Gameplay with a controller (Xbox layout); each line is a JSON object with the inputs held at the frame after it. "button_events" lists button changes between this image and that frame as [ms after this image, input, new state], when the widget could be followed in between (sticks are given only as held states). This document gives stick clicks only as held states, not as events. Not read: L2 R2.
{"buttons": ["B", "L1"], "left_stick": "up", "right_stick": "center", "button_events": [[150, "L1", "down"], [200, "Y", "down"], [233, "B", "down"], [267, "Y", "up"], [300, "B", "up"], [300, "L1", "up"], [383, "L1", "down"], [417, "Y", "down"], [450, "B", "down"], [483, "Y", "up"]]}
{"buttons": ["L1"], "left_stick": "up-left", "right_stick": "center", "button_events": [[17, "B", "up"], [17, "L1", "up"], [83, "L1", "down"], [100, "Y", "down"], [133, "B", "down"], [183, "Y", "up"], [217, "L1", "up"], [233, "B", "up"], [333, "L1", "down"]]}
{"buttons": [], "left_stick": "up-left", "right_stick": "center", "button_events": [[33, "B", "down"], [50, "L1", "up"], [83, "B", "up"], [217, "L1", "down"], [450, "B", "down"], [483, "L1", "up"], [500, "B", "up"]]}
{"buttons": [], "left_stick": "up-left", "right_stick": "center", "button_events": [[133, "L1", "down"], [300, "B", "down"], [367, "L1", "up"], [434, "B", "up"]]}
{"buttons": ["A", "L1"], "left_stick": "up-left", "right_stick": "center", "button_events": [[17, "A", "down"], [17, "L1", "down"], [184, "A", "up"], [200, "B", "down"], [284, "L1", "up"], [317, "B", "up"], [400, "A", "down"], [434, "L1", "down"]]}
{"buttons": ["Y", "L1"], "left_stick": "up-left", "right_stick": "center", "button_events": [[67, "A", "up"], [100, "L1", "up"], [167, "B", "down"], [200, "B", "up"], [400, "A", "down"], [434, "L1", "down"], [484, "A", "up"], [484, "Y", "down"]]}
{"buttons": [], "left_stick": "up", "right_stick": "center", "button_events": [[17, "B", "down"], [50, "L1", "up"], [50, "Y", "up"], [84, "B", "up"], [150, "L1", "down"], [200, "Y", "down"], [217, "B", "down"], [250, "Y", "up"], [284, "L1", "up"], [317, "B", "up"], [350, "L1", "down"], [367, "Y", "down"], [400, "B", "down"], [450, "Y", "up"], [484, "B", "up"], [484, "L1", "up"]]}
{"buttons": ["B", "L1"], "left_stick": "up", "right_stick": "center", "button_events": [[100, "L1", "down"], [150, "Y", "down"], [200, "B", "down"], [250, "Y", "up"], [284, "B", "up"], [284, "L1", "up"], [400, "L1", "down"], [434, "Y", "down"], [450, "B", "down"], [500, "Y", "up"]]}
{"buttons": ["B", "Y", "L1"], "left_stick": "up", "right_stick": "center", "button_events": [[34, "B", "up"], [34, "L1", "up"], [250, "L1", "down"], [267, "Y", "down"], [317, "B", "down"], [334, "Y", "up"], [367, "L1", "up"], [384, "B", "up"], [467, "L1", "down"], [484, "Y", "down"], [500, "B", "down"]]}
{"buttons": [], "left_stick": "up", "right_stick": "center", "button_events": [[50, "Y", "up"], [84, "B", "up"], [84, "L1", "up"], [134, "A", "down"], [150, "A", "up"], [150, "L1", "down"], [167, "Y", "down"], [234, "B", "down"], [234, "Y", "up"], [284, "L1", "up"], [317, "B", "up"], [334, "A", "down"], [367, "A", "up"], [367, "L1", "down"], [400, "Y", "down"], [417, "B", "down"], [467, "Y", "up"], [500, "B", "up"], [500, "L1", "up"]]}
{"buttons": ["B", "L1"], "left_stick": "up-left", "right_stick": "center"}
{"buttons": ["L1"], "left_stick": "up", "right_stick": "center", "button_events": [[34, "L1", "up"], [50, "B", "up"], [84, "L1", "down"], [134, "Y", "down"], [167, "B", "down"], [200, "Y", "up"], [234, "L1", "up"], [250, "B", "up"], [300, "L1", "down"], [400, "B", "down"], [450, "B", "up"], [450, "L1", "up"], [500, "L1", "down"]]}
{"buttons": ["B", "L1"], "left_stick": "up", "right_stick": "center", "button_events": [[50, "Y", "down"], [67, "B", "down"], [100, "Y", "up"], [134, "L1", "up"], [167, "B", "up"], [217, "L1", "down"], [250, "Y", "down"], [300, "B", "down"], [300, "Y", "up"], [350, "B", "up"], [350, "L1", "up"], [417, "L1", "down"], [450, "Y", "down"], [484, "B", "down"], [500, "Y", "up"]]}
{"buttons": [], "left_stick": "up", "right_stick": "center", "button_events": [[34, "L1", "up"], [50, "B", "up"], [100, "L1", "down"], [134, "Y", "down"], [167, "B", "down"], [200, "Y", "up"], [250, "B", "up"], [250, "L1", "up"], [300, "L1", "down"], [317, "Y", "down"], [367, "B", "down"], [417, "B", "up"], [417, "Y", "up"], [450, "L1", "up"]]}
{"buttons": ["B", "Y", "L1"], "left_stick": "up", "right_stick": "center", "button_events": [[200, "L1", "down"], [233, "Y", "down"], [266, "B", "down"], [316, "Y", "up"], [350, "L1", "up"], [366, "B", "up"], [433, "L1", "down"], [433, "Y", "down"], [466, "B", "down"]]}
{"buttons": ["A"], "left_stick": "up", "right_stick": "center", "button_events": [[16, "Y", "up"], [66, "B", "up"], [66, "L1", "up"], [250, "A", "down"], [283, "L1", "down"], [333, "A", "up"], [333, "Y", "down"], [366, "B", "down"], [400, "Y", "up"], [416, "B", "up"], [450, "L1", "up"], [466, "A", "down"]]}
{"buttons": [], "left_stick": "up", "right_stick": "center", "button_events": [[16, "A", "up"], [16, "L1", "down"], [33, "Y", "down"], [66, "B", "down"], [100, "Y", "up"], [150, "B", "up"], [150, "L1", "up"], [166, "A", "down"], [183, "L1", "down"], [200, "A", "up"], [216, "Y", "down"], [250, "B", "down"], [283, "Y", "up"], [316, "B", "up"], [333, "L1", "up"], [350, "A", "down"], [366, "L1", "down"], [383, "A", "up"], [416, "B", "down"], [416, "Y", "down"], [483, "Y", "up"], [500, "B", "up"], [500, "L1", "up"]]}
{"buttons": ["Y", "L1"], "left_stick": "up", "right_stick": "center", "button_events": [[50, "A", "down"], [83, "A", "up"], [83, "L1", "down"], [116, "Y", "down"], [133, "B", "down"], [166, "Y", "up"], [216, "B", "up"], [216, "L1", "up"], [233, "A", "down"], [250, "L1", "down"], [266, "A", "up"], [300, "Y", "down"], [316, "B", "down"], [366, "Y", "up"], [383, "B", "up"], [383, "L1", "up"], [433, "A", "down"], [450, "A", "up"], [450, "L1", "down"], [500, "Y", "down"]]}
++++++++++++++++++++
* _TASK OBJECTIVE_
Your answer should be the full listing, copied exactly.

* _ANSWER AREA_
Gameplay with a controller (Xbox layout); each line is a JSON object with the inputs held at the frame after it. "button_events" lists button changes between this image and that frame as [ms after this image, input, new state], when the widget could be followed in between (sticks are given only as held states). This document gives stick clicks only as held states, not as events. Not read: L2 R2.
{"buttons": ["B", "L1"], "left_stick": "up", "right_stick": "center", "button_events": [[150, "L1", "down"], [200, "Y", "down"], [233, "B", "down"], [267, "Y", "up"], [300, "B", "up"], [300, "L1", "up"], [383, "L1", "down"], [417, "Y", "down"], [450, "B", "down"], [483, "Y", "up"]]}
{"buttons": ["L1"], "left_stick": "up-left", "right_stick": "center", "button_events": [[17, "B", "up"], [17, "L1", "up"], [83, "L1", "down"], [100, "Y", "down"], [133, "B", "down"], [183, "Y", "up"], [217, "L1", "up"], [233, "B", "up"], [333, "L1", "down"]]}
{"buttons": [], "left_stick": "up-left", "right_stick": "center", "button_events": [[33, "B", "down"], [50, "L1", "up"], [83, "B", "up"], [217, "L1", "down"], [450, "B", "down"], [483, "L1", "up"], [500, "B", "up"]]}
{"buttons": [], "left_stick": "up-left", "right_stick": "center", "button_events": [[133, "L1", "down"], [300, "B", "down"], [367, "L1", "up"], [434, "B", "up"]]}
{"buttons": ["A", "L1"], "left_stick": "up-left", "right_stick": "center", "button_events": [[17, "A", "down"], [17, "L1", "down"], [184, "A", "up"], [200, "B", "down"], [284, "L1", "up"], [317, "B", "up"], [400, "A", "down"], [434, "L1", "down"]]}
{"buttons": ["Y", "L1"], "left_stick": "up-left", "right_stick": "center", "button_events": [[67, "A", "up"], [100, "L1", "up"], [167, "B", "down"], [200, "B", "up"], [400, "A", "down"], [434, "L1", "down"], [484, "A", "up"], [484, "Y", "down"]]}
{"buttons": [], "left_stick": "up", "right_stick": "center", "button_events": [[17, "B", "down"], [50, "L1", "up"], [50, "Y", "up"], [84, "B", "up"], [150, "L1", "down"], [200, "Y", "down"], [217, "B", "down"], [250, "Y", "up"], [284, "L1", "up"], [317, "B", "up"], [350, "L1", "down"], [367, "Y", "down"], [400, "B", "down"], [450, "Y", "up"], [484, "B", "up"], [484, "L1", "up"]]}
{"buttons": ["B", "L1"], "left_stick": "up", "right_stick": "center", "button_events": [[100, "L1", "down"], [150, "Y", "down"], [200, "B", "down"], [250, "Y", "up"], [284, "B", "up"], [284, "L1", "up"], [400, "L1", "down"], [434, "Y", "down"], [450, "B", "down"], [500, "Y", "up"]]}
{"buttons": ["B", "Y", "L1"], "left_stick": "up", "right_stick": "center", "button_events": [[34, "B", "up"], [34, "L1", "up"], [250, "L1", "down"], [267, "Y", "down"], [317, "B", "down"], [334, "Y", "up"], [367, "L1", "up"], [384, "B", "up"], [467, "L1", "down"], [484, "Y", "down"], [500, "B", "down"]]}
{"buttons": [], "left_stick": "up", "right_stick": "center", "button_events": [[50, "Y", "up"], [84, "B", "up"], [84, "L1", "up"], [134, "A", "down"], [150, "A", "up"], [150, "L1", "down"], [167, "Y", "down"], [234, "B", "down"], [234, "Y", "up"], [284, "L1", "up"], [317, "B", "up"], [334, "A", "down"], [367, "A", "up"], [367, "L1", "down"], [400, "Y", "down"], [417, "B", "down"], [467, "Y", "up"], [500, "B", "up"], [500, "L1", "up"]]}
{"buttons": ["B", "L1"], "left_stick": "up-left", "right_stick": "center"}
{"buttons": ["L1"], "left_stick": "up", "right_stick": "center", "button_events": [[34, "L1", "up"], [50, "B", "up"], [84, "L1", "down"], [134, "Y", "down"], [167, "B", "down"], [200, "Y", "up"], [234, "L1", "up"], [250, "B", "up"], [300, "L1", "down"], [400, "B", "down"], [450, "B", "up"], [450, "L1", "up"], [500, "L1", "down"]]}
{"buttons": ["B", "L1"], "left_stick": "up", "right_stick": "center", "button_events": [[50, "Y", "down"], [67, "B", "down"], [100, "Y", "up"], [134, "L1", "up"], [167, "B", "up"], [217, "L1", "down"], [250, "Y", "down"], [300, "B", "down"], [300, "Y", "up"], [350, "B", "up"], [350, "L1", "up"], [417, "L1", "down"], [450, "Y", "down"], [484, "B", "down"], [500, "Y", "up"]]}
{"buttons": [], "left_stick": "up", "right_stick": "center", "button_events": [[34, "L1", "up"], [50, "B", "up"], [100, "L1", "down"], [134, "Y", "down"], [167, "B", "down"], [200, "Y", "up"], [250, "B", "up"], [250, "L1", "up"], [300, "L1", "down"], [317, "Y", "down"], [367, "B", "down"], [417, "B", "up"], [417, "Y", "up"], [450, "L1", "up"]]}
{"buttons": ["B", "Y", "L1"], "left_stick": "up", "right_stick": "center", "button_events": [[200, "L1", "down"], [233, "Y", "down"], [266, "B", "down"], [316, "Y", "up"], [350, "L1", "up"], [366, "B", "up"], [433, "L1", "down"], [433, "Y", "down"], [466, "B", "down"]]}
{"buttons": ["A"], "left_stick": "up", "right_stick": "center", "button_events": [[16, "Y", "up"], [66, "B", "up"], [66, "L1", "up"], [250, "A", "down"], [283, "L1", "down"], [333, "A", "up"], [333, "Y", "down"], [366, "B", "down"], [400, "Y", "up"], [416, "B", "up"], [450, "L1", "up"], [466, "A", "down"]]}
{"buttons": [], "left_stick": "up", "right_stick": "center", "button_events": [[16, "A", "up"], [16, "L1", "down"], [33, "Y", "down"], [66, "B", "down"], [100, "Y", "up"], [150, "B", "up"], [150, "L1", "up"], [166, "A", "down"], [183, "L1", "down"], [200, "A", "up"], [216, "Y", "down"], [250, "B", "down"], [283, "Y", "up"], [316, "B", "up"], [333, "L1", "up"], [350, "A", "down"], [366, "L1", "down"], [383, "A", "up"], [416, "B", "down"], [416, "Y", "down"], [483, "Y", "up"], [500, "B", "up"], [500, "L1", "up"]]}
{"buttons": ["Y", "L1"], "left_stick": "up", "right_stick": "center", "button_events": [[50, "A", "down"], [83, "A", "up"], [83, "L1", "down"], [116, "Y", "down"], [133, "B", "down"], [166, "Y", "up"], [216, "B", "up"], [216, "L1", "up"], [233, "A", "down"], [250, "L1", "down"], [266, "A", "up"], [300, "Y", "down"], [316, "B", "down"], [366, "Y", "up"], [383, "B", "up"], [383, "L1", "up"], [433, "A", "down"], [450, "A", "up"], [450, "L1", "down"], [500, "Y", "down"]]}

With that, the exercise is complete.